*** Exercise materials ***

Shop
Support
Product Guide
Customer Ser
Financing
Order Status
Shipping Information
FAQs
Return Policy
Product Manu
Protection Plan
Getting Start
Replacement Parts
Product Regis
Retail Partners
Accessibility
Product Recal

***
*** Exercise materials ***

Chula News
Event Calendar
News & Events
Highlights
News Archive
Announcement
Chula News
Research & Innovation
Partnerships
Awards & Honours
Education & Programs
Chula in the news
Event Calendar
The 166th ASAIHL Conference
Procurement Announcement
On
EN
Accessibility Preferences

***
*** Exercise materials ***

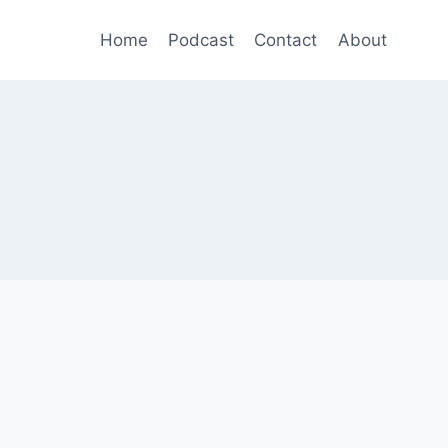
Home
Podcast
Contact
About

***

Task goal:
Copy out every line of the material above that contains the string "Accessibility". Only lines where the capitalization matches count.

Task response:
Accessibility
Accessibility Preferences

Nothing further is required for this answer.